Ebu Talha rivayetinde
şarabin sirkeye donusturmesini Rasulullaah yasakların, hanefilerden olan
Serahsi "Kitabul Mebsut" ta: Ebu Talha rivayetinde bazi raviler şoyle
rivayette bulunmuştur (Onlari sirke yapmayayımmı?) diye sordugunda, Peygamber
(sav) (Evet, yap) buyurdu.
Hadisler ve eserler
ışığında şaraba mudahale edilirek sirkenin hükmü nedir?
Ikinci konu ise
domuzun derisi kat kat olduğundan tabaklama temizlemez deniliyor. Hadisler ve
eserler ışığında bunun hükmü nedir?
Cevap: Aleykum selam Yahya b. Abbad rahimehullah’tan:
“Enes b. Malik radiyallahu anh dedi ki:
سُئِلَ رَسُولُ اللَّهِ صَلَّى اللهُ
عَلَيْهِ وَسَلَّمَ عَنِ الْخَمْرِ تُتَّخَذُ خَلًّا؟ فَقَالَ لَا
“Rasûlullah sallallahu aleyhi ve
sellem’e şarapten sirke elde etmek hakkında soruldu. Rasûlullah sallallahu
aleyhi ve sellem: “Hayır” buyurdu.”[1]
Rasûlullah sallallahu aleyhi ve
sellem’den sabit olanlar bu manadadır. Serahsi’nin Mebsutundan nakledilen Ebu
Talha radiyallahu anh rivayetine gelince isnadı sabit olmayıp, sahih olarak
sabit olanlara da aykırı olduğundan münkerdir. Nitekim Rasûlullah sallallahu
aleyhi ve sellem’e yetimlere ait şarap hakkında defalarca sorulmuş, Rasûlullah
sallallahu aleyhi ve sellem onun dökülmesini emretmiştir.[2]
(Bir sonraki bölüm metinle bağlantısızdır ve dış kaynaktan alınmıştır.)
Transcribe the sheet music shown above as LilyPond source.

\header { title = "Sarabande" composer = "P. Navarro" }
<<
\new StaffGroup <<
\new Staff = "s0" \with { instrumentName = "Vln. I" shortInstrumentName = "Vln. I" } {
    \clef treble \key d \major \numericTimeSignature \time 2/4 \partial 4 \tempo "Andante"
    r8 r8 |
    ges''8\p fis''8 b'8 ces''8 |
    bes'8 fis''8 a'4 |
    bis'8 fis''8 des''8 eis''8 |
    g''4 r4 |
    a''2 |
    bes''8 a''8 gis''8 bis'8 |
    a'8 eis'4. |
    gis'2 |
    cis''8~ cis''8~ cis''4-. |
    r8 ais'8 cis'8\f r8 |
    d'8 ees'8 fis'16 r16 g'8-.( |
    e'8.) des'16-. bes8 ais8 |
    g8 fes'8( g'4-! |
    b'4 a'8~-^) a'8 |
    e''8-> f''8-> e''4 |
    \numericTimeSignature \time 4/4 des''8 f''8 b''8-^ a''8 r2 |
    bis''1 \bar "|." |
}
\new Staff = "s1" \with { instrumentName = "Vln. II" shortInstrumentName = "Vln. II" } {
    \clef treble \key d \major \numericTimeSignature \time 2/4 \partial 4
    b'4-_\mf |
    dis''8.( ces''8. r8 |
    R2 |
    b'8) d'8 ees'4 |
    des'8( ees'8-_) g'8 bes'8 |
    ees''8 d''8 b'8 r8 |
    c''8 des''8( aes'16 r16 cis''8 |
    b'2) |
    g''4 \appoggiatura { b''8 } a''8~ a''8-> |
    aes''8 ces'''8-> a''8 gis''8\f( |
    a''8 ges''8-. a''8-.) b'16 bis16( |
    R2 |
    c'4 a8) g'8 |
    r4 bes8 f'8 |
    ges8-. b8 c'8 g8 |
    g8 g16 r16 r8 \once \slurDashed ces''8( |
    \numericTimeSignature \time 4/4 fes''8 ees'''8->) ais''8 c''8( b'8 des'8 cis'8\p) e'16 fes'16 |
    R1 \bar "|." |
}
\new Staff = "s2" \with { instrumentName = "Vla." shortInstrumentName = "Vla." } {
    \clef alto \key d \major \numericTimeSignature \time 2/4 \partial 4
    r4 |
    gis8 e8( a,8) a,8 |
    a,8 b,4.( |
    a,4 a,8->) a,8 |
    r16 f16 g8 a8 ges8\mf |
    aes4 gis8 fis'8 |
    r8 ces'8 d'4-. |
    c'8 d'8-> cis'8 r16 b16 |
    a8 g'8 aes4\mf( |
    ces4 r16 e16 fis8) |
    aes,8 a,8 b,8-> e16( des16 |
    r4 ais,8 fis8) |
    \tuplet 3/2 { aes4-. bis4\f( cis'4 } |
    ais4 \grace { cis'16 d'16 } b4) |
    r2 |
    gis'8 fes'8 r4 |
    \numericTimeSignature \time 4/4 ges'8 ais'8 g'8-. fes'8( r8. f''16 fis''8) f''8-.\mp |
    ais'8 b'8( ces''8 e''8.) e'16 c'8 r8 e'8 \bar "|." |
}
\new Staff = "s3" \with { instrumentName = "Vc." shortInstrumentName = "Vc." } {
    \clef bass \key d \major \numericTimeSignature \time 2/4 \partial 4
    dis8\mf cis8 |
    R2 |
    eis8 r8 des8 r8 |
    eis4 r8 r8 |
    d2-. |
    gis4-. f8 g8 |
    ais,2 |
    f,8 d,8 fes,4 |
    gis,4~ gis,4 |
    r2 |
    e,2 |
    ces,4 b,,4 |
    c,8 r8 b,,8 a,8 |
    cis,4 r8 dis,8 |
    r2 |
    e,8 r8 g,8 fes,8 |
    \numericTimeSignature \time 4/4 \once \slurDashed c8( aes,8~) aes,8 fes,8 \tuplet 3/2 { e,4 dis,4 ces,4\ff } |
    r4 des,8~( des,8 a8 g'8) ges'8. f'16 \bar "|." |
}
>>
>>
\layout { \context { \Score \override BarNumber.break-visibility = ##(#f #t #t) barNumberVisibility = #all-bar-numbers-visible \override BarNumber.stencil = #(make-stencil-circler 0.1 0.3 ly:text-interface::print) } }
Şayet kasıtlı müdahale ile şarabın sirkeye çevrilmesi caiz olsaydı, Rasûlullah
sallallahu aleyhi ve sellem yetimlerin malının zayi edilmesini emretmezdi.
Ömer radiyallahu anh’den gelen rivayetin metni şu
şekildedir: Eslem rahimehullah’tan: “Ömer
radıyallahu anh şöyle dedi:
لَا تَأْكُلْ خَلًّا مِنْ خَمْرٍ أُفْسِدَتْ حَتَّى يَبْدَأَ
اللَّهُ بِفَسَادِهَا وَذَلِكَ حِينَ طَابَ الْخَلُّ وَلَا بَأْسَ عَلَى امْرِئٍ أَصَابَ
خَلًّا مِنْ أَهْلِ الْكِتَابِ أَنْ يَبْتَاعَهُ مَا لَمْ يَعْلَمْ أَنَّهُمْ تَعَمَّدُوا
إِفْسَادَهَا
“Allah tarafından sirkeye dönüşmedikçe (İnsanlar tarafından etki edilerek)
şaraptan elde edilen sirkeyi içme. Allah’ın takdiri ile (kendiliğinden) bozularak
sirke haline gelmiş ise helal olur. Kişinin, kasten şaraptan sirkeye
çevirdiklerini bilmediği sürece, kitap ehlinden aldığı sirkeyi satmasında
sakınca yoktur.”[3]
Mürrî denilen sirkeye gelince: Cubeyr b. Nufeyr rahimehullah’tan:
“Ebu’d-Derdâ radiyallahu anh dedi ki:
لَا بَأْسَ بِالْمُرِّيِّ ذَبَحَتْهُ الشَّمْسُ
وَالْمِلْحُ وَالْحِيتَانُ
“İster güneşte bekletilerek, ister
tuz ve ister balık etkisiyle yapılan murrî (sirkesin)de sakınca yoktur.”[4]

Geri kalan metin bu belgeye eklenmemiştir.